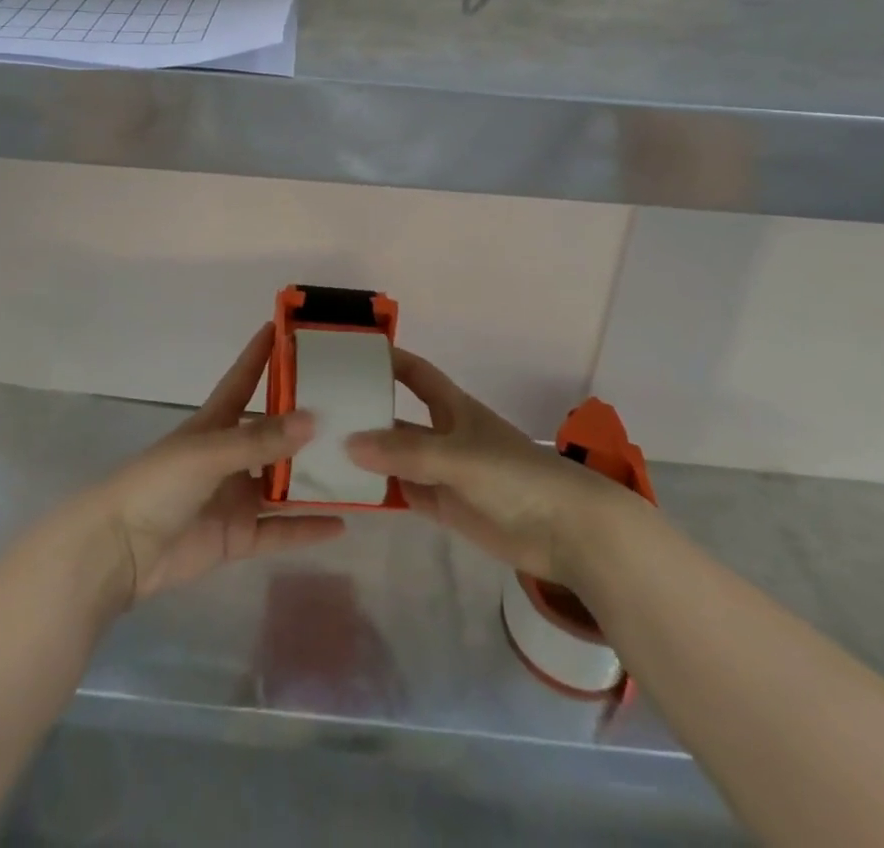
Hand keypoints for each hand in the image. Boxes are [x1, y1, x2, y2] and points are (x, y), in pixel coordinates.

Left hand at [75, 323, 344, 605]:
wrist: (119, 550)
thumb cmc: (158, 484)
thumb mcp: (208, 452)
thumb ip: (260, 439)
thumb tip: (314, 419)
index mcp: (216, 423)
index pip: (245, 378)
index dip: (263, 353)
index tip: (290, 328)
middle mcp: (230, 454)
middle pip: (275, 433)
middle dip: (307, 423)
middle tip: (353, 410)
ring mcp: (236, 496)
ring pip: (284, 483)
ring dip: (315, 477)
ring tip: (359, 468)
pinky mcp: (238, 536)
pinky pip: (280, 529)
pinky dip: (308, 527)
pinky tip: (343, 524)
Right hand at [345, 349, 629, 584]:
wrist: (566, 530)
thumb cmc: (516, 475)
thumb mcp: (459, 456)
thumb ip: (407, 452)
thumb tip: (349, 443)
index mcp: (452, 407)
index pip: (414, 373)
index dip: (387, 359)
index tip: (348, 353)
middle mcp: (442, 434)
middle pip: (397, 417)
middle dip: (364, 412)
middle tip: (316, 412)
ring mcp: (442, 472)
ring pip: (395, 457)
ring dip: (366, 456)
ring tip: (319, 453)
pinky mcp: (445, 507)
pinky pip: (403, 493)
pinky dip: (379, 492)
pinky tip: (347, 493)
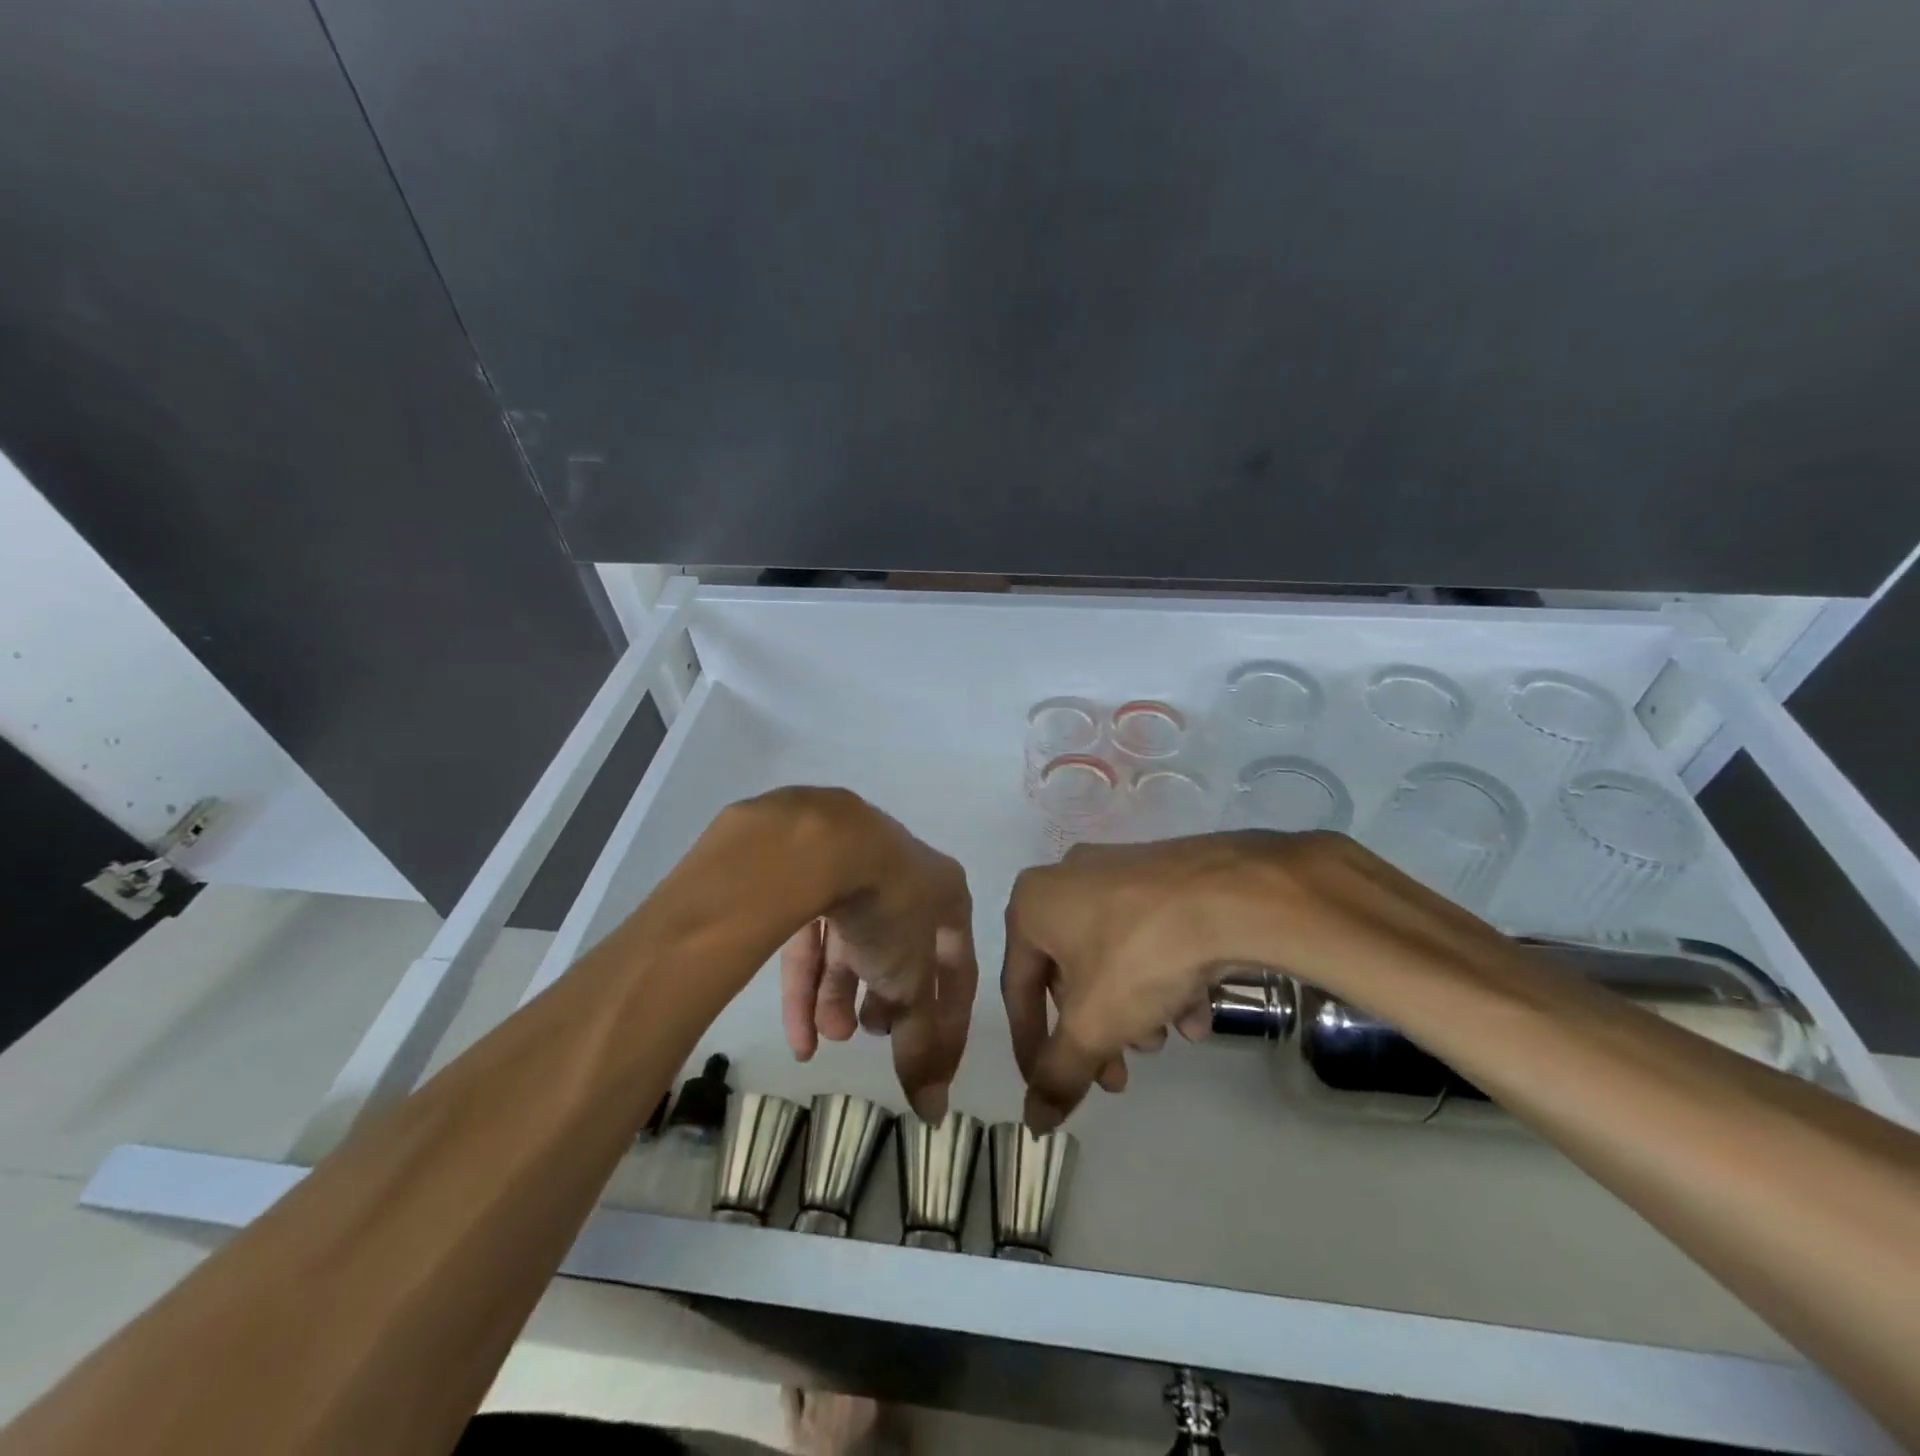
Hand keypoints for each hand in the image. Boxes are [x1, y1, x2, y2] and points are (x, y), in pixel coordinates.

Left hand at [777, 796, 977, 1121]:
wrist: (823, 844)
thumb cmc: (889, 910)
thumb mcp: (912, 981)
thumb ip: (921, 1040)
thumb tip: (933, 1109)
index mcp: (946, 894)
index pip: (957, 969)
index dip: (948, 1023)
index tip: (933, 1069)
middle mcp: (904, 880)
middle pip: (899, 953)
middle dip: (884, 1002)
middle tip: (871, 1033)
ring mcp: (853, 873)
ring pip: (851, 947)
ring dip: (840, 997)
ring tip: (828, 1037)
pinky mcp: (807, 878)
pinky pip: (812, 937)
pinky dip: (806, 984)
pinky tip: (798, 1036)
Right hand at [1002, 831, 1481, 1129]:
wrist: (1231, 896)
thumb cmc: (1140, 956)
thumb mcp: (1093, 1025)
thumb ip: (1058, 1073)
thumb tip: (1033, 1121)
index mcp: (1033, 903)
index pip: (1018, 987)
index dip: (1031, 1046)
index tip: (1048, 1088)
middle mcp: (1068, 879)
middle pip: (1070, 973)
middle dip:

● **What to work on**: All that is wanted is an exact copy of the lines above from the one with "index dip: (948, 1023)" through the one with "pinky pip: (812, 937)", with both ends included.

● **Answer space**:
index dip: (948, 1023)
index tip: (933, 1069)
middle mcp: (904, 880)
middle pip: (899, 953)
middle dip: (884, 1002)
middle tip: (871, 1033)
ring mcp: (853, 873)
ring pip: (851, 947)
ring dip: (840, 997)
ring tip: (828, 1037)
pinky mcp: (807, 878)
pinky pip: (812, 937)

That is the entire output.